## Directive 1
Answer these about the blog post on The God of Small Things:
(a) How many comments does the post have?
(b) With what word does Purely Narcotic say the book ends?
(c) How many years ago did Purely Narcotic read the book?
## Directive 2
Which names do the comments under the blog post on The God of Small Things appear under? List each name once.
## Directive 3
Carry on the comment thread of the blog post on The God of Small Things from where it stops.

## Passage provided
Thursday, March 26, 2009

The Crystal Ship

I'm not sure what I was thinking when I made my previous post. Anyway, it is written.

I'm also not sure what the fuss about The God of Small Things is all about. Reading about the plastic watch, rose colored glasses, cinemas with red carpets took me back to my childhood in India. Of noisy South Indian Hindu weddings. Of colorful silk sarees, gold and perfumes. Of rain, sweet tea and terribly small shorts. Chaddis. Of the maid who'd seen 2 generations of my family grow up. Of her alcoholic, wife beating, abusive husband. Of the smell of arrack, toddy and paan.

And despite the premise I was made to dig through a compost pit of metaphors, puns and similies. Badly rhyming poetry written in prose. A Pulitzer Booker (thanks Narco!) for the shrill voice of a douchebag "activist". An author trying ever so hard to stretch a short story into a cynical view of the caste barriers in India.

I've heard of sexploitation, blaxploitation, Cannibal Holocaust, and much more. And yet, I struggle to find a term to describe the whoring of the mess that is rural India. We, the Indian people, get our panties in a bunch when a movie is made about the slums of Bombay Mumbai. Which, incidentally, exist. And yet, when something like this comes along to pander to the tastes of crusty book clubs, we wet our pants in absolute joy.

A child need not be very clever,
To learn that "later, dear" means "never".


Yeah. Give him a prize.

10 comments:

Purely Narcotic said...

Before you slip into unconsciousness...

Ahem. And Ouch. So much noise!

When I read AR 12 years ago, I was quite astounded by all that imagery of egg white in the cinema hall and some such. Back then for a teenager, it was the first step towards getting the panties in a bunch. And if I remember correctly, the book ends with the word 'Naaley'. Never in adultspeak perhaps? ;)

Kaunmago says your word verification thingy. 'Yen mago' same to same sounds, I say ;)

Anonymous said...

PN >> You read AR when you were 12/13 years old? Whoa. Oh-kay.

Purely Narcotic said...

I had a disturbed childhood. Pardon me ;)

Thanatos said...

@ Narcotic

Impressive!

Noise? I used three paras, how many pages did she use? :)

Purely Narcotic said...

Aiyyo, I meant that wedding bit. Noise-Noisy-Nosy? ;)

Stored data entries:
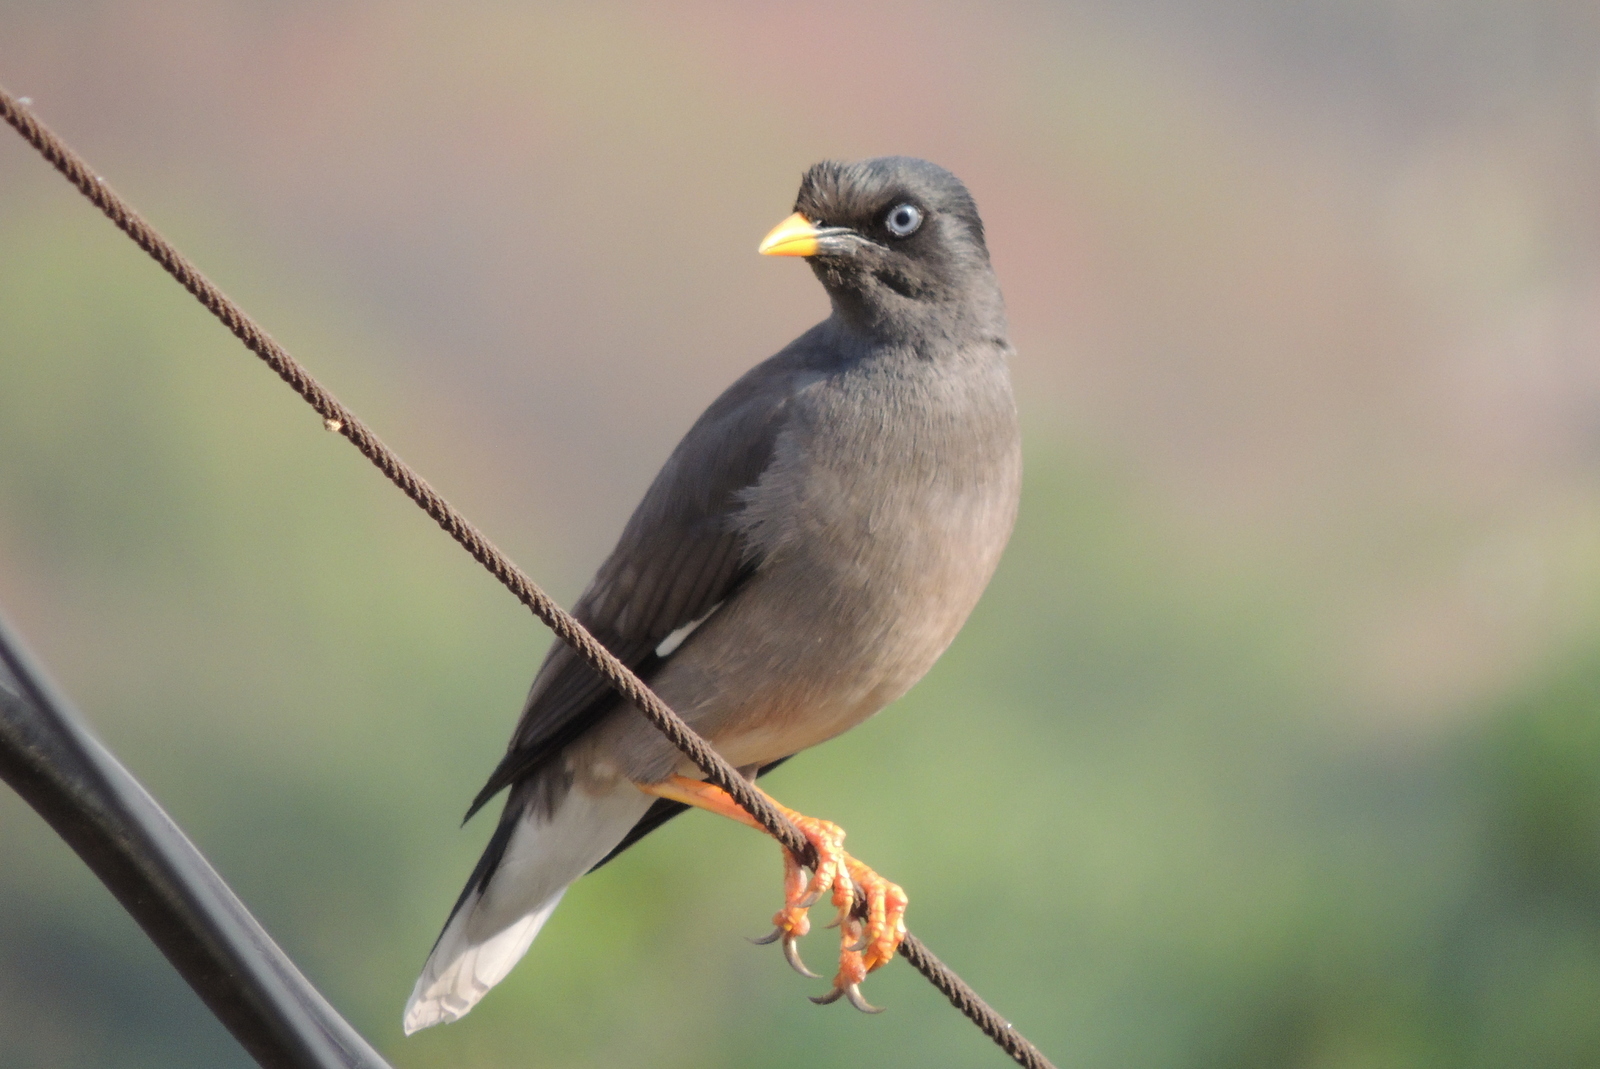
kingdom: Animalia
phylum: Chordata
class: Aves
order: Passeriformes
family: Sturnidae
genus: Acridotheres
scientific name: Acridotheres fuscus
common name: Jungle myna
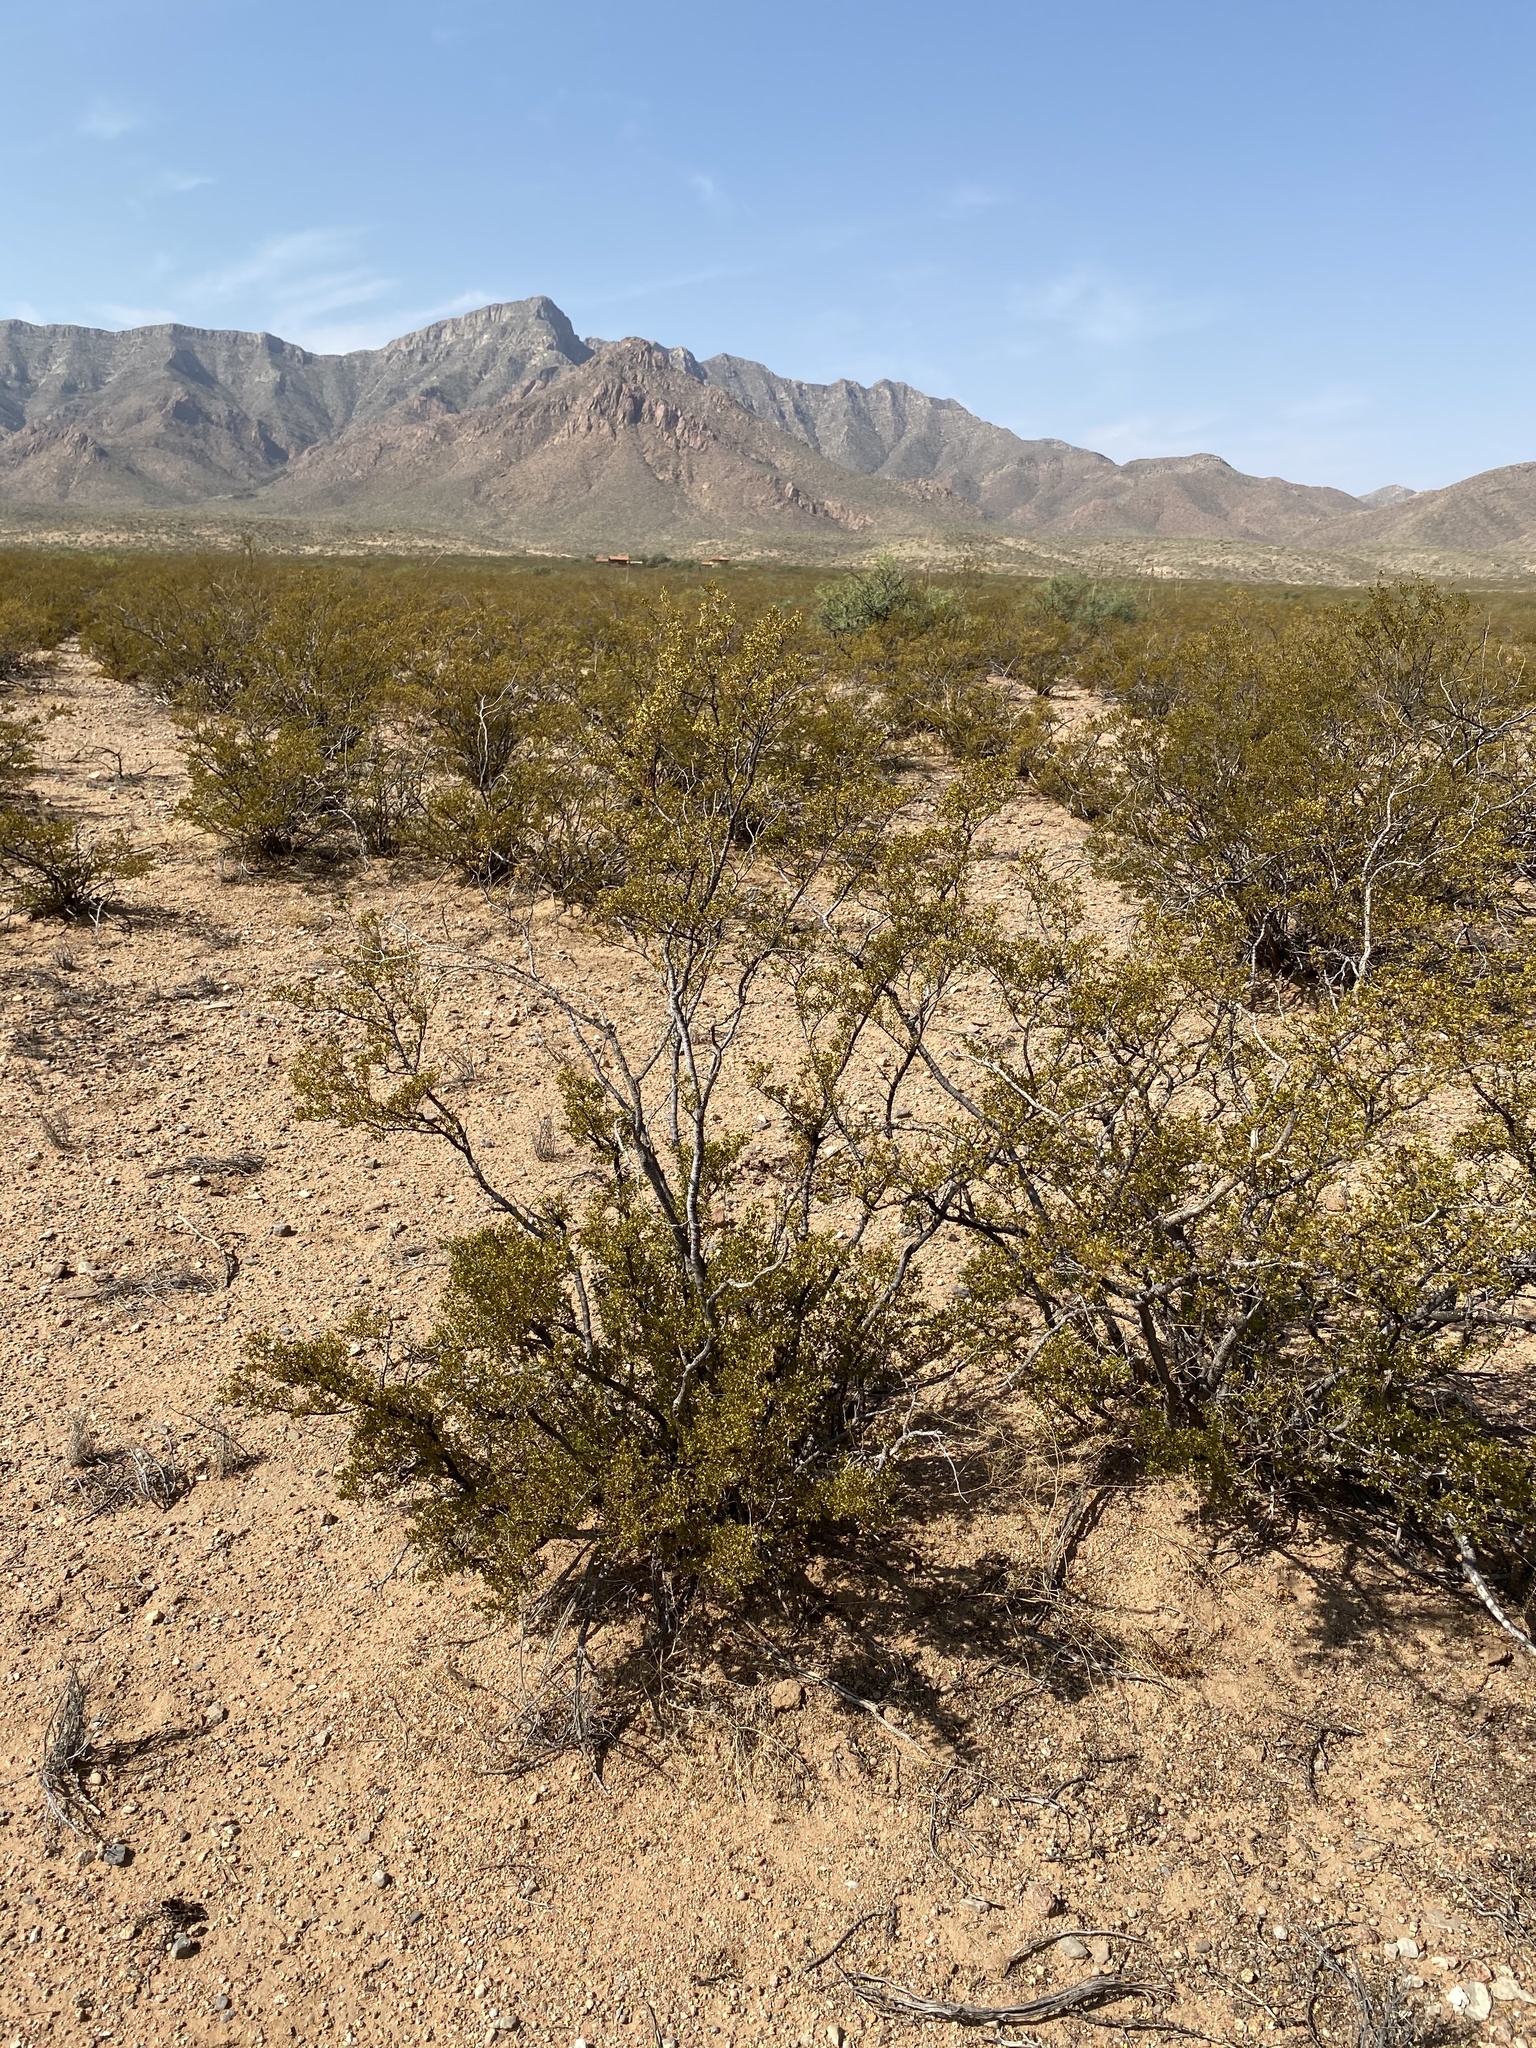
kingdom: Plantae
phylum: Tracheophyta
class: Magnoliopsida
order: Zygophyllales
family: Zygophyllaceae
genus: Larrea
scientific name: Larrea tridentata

## Written answer 1
(a) 10
(b) 'Naaley'
(c) 12 years ago

## Written answer 2
Purely Narcotic
Anonymous
Thanatos

## Written answer 3
I don't think AR won the Pulitzer(unless youre talking about somebody else). I remember the hype surrounding the Booker though.

The woman has a knack for the details. However, it would be a good companion read for some movie like Before the Rains, where all the images are beautiful in themselves but strung together they are (almost) worthless.

Thanatos said...

Ah, the ahem in your first comment makes sense now. Good, the italics worked :P

Yeah, I don't mind the details - Tolkien anyone? But just couldn't get the feeling that AR was trying a little too hard to unleash her arsenal of metaphors. Not my style I guess.

Purely Narcotic said...

I agree with you there. It gets tiring to read something like a simple story overloaded with that poetic crapola. It's not fantasy so the veins on the leaves of the creeper that crept up like a tired serpent around the coconut tree that stood like the Patriach in the courtyard of the ancestral home serving as a constant reminder of the different lines of blood running in the family or whatever makes the whole storyline sag under its weight. It's almost like AR knew she had to squeeze in all that she could in one book and she did.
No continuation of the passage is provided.